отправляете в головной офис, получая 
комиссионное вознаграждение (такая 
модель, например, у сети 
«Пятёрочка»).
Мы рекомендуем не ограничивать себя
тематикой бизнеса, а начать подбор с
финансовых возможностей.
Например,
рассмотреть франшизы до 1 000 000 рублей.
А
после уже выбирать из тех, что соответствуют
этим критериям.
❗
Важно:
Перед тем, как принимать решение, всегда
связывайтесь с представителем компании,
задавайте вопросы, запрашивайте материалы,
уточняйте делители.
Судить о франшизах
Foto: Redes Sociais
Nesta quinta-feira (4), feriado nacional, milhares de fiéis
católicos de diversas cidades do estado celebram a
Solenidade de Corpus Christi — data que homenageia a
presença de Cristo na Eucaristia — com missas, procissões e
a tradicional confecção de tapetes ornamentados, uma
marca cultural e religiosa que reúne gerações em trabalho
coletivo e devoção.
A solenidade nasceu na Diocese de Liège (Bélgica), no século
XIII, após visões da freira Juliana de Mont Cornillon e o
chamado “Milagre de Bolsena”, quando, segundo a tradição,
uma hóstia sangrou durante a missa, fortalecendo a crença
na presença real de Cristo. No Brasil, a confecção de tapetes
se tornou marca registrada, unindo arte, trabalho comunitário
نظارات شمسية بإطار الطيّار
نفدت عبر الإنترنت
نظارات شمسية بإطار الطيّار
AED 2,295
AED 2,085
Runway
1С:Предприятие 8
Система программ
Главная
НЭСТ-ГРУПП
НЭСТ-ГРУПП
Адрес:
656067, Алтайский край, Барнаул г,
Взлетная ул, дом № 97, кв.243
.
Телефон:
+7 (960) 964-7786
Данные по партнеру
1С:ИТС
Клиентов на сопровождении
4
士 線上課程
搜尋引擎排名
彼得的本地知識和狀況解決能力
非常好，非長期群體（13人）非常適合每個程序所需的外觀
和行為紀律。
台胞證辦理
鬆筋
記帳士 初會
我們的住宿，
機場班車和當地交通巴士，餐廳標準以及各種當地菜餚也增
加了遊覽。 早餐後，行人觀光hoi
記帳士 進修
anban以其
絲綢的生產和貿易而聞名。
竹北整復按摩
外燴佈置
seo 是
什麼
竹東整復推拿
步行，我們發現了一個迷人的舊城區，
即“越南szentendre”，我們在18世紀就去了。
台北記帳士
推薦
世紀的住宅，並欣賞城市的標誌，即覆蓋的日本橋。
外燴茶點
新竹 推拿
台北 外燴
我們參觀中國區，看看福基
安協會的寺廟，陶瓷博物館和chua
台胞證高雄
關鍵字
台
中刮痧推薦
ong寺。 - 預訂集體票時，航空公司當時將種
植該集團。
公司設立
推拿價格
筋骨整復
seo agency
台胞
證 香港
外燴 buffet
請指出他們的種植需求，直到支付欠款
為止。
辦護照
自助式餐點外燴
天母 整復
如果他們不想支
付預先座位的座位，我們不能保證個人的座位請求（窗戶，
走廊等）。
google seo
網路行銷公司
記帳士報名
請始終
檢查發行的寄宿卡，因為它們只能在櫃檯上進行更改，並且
·····
INSTRUCTIONS FOR THE TASK
How many lines in the items above contain the string "marca"? Case counts. Give only the number.

REPLY
2